Records from a data collection:
== Segment start ==
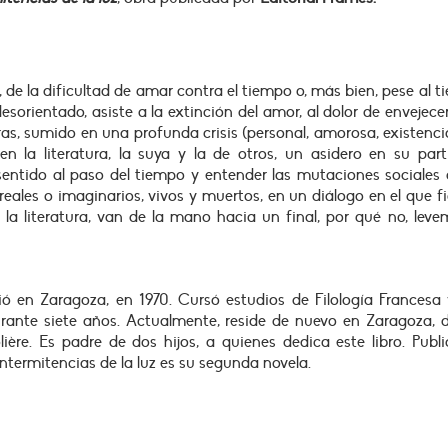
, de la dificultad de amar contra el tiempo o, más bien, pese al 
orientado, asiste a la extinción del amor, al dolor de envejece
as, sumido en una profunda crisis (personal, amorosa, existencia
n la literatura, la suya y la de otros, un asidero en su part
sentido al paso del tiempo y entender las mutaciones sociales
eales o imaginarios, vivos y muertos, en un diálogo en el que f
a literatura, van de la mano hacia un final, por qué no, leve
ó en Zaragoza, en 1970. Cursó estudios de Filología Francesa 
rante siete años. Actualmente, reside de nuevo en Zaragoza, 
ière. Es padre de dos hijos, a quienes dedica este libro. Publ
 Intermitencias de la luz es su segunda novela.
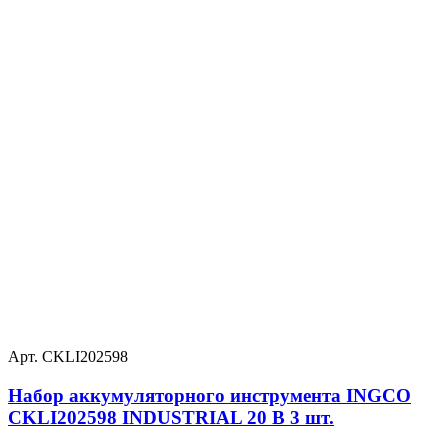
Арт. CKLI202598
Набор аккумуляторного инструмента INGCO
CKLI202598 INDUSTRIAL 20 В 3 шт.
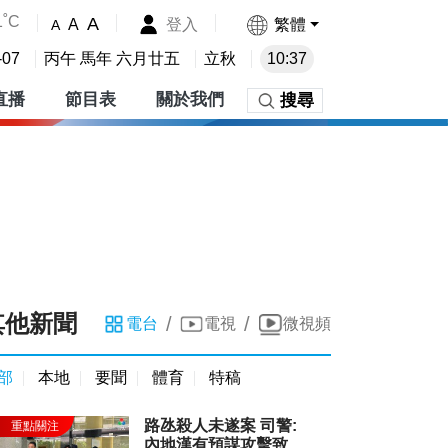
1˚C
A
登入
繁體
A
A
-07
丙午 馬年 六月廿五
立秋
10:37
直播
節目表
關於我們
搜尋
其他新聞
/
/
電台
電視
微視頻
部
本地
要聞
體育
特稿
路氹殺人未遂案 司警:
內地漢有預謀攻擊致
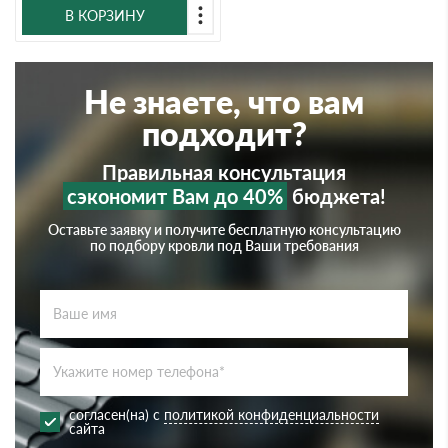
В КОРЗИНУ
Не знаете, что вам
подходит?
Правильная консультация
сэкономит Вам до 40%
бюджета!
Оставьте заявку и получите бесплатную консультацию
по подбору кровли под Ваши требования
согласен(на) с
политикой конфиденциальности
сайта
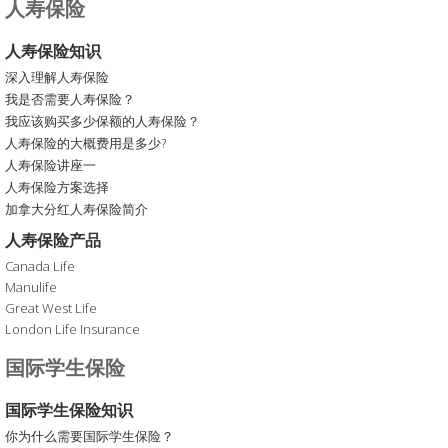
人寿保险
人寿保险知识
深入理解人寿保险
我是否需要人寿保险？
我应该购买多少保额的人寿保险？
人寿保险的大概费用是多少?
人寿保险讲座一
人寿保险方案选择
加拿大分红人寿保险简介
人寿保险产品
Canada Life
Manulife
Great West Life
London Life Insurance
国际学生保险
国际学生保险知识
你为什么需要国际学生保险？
== Segment end ==
== Segment start ==
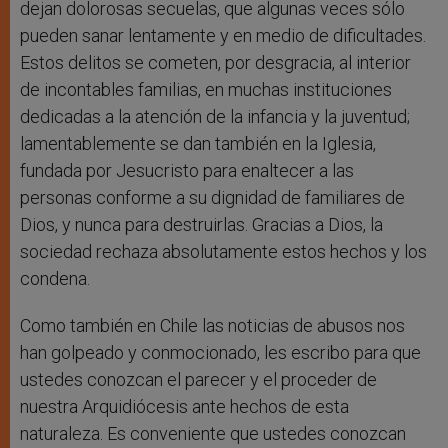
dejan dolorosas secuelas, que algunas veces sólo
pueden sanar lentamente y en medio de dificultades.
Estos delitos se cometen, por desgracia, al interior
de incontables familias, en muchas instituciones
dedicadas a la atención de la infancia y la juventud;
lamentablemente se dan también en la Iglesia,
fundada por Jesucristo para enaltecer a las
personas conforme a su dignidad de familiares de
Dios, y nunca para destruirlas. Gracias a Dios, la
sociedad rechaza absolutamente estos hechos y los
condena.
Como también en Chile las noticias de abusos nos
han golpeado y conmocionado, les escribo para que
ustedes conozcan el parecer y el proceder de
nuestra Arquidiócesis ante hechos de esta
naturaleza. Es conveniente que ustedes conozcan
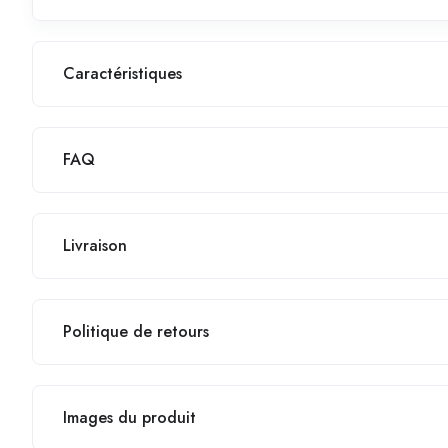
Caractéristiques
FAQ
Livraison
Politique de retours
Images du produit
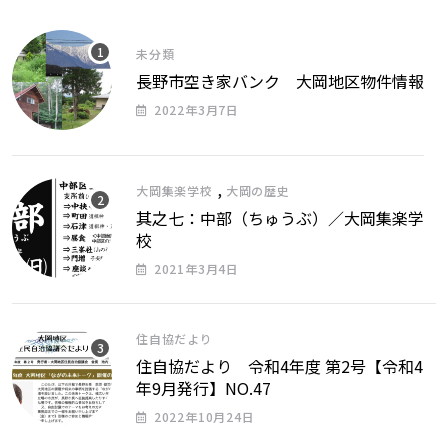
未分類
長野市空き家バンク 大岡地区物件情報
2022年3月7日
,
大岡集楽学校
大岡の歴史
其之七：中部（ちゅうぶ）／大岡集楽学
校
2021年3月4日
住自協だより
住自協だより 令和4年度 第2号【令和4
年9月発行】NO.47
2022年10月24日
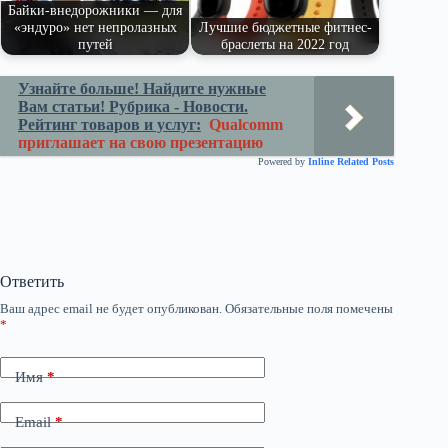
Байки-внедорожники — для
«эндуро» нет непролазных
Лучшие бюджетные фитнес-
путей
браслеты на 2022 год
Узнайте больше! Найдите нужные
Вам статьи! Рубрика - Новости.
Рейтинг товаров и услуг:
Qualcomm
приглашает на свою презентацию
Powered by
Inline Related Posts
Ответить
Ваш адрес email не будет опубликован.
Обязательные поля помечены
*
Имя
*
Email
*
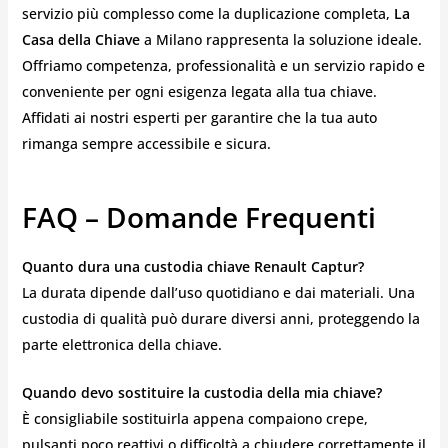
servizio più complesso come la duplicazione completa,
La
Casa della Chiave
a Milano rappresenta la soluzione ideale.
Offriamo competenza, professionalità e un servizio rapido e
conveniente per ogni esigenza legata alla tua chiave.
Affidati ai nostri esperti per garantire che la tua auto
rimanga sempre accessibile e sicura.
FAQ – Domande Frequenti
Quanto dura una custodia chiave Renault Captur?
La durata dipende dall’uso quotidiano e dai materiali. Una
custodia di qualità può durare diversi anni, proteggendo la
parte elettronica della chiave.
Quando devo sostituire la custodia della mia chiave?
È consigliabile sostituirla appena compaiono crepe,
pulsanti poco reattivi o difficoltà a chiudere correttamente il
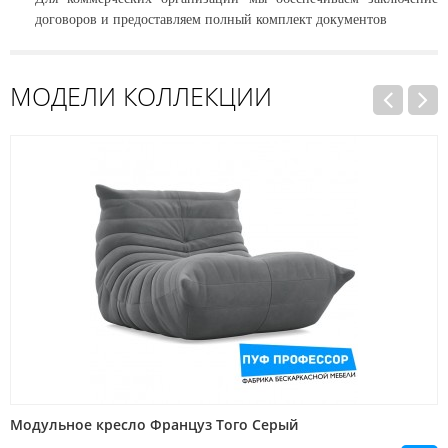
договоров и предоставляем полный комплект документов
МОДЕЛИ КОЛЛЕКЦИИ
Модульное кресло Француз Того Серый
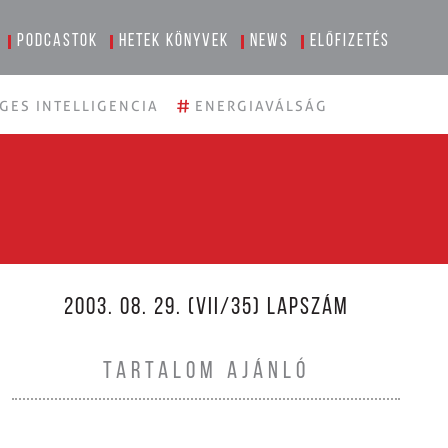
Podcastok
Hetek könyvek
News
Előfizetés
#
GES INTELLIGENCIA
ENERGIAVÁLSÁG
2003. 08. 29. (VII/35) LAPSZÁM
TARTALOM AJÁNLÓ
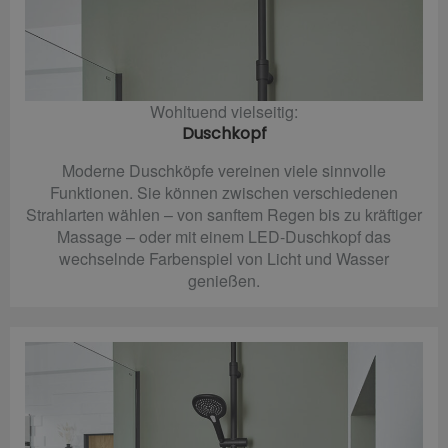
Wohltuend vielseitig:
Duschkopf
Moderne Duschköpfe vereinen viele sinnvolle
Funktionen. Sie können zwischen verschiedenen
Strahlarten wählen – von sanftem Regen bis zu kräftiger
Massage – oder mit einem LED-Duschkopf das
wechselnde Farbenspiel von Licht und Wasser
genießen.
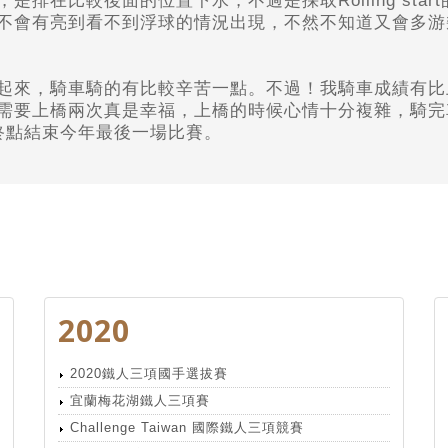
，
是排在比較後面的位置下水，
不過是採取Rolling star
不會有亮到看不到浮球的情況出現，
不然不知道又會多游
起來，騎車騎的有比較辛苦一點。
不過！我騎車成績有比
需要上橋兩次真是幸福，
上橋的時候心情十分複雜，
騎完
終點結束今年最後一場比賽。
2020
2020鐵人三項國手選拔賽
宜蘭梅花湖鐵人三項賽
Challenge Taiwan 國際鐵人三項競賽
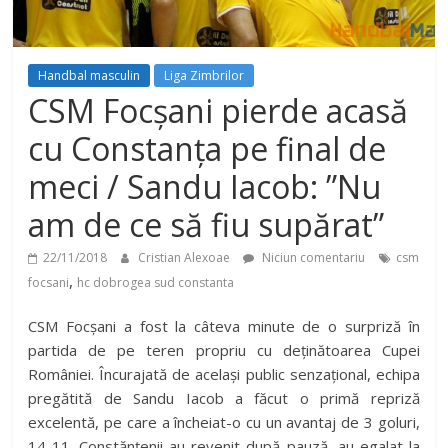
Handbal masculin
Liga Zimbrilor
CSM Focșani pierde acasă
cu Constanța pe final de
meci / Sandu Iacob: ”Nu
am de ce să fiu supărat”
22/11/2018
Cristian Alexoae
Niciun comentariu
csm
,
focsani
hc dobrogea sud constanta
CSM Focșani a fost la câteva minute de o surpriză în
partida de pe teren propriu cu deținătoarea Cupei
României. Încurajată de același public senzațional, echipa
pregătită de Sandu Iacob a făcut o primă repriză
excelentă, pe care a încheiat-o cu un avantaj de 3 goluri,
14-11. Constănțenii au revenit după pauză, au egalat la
== Segment end ==
== Segment start ==
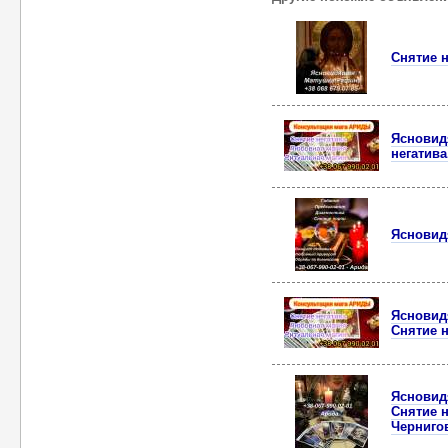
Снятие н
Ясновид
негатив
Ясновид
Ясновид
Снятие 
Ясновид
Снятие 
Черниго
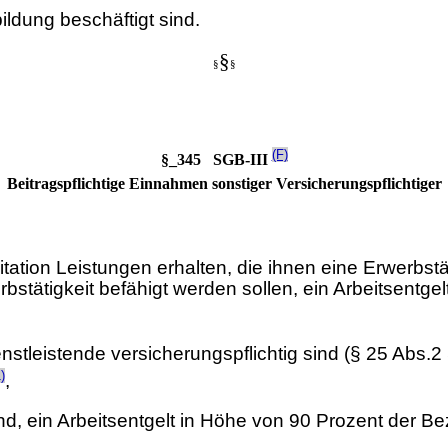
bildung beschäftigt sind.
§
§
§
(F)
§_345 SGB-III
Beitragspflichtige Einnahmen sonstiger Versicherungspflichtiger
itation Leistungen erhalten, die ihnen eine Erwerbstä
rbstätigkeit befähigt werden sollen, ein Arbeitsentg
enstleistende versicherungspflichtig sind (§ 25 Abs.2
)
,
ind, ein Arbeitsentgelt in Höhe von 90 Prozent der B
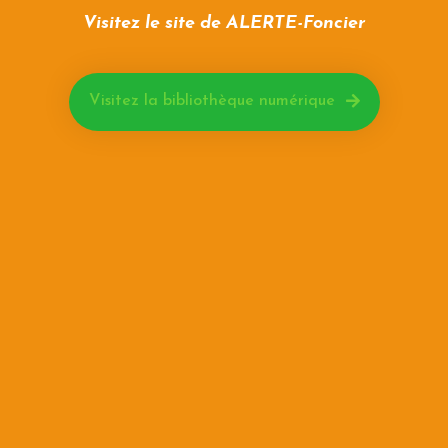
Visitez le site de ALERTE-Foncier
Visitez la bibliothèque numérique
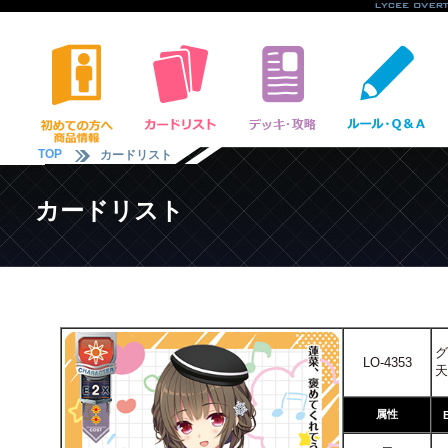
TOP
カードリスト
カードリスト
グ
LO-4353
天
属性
== Segment end ==
▶ _Problem details_:
Please report every line of the records above that contains the word "conveniente".

▶ _Output_:
naturaleza. Es conveniente que ustedes conozcan
conveniente per ogni esigenza legata alla tua chiave.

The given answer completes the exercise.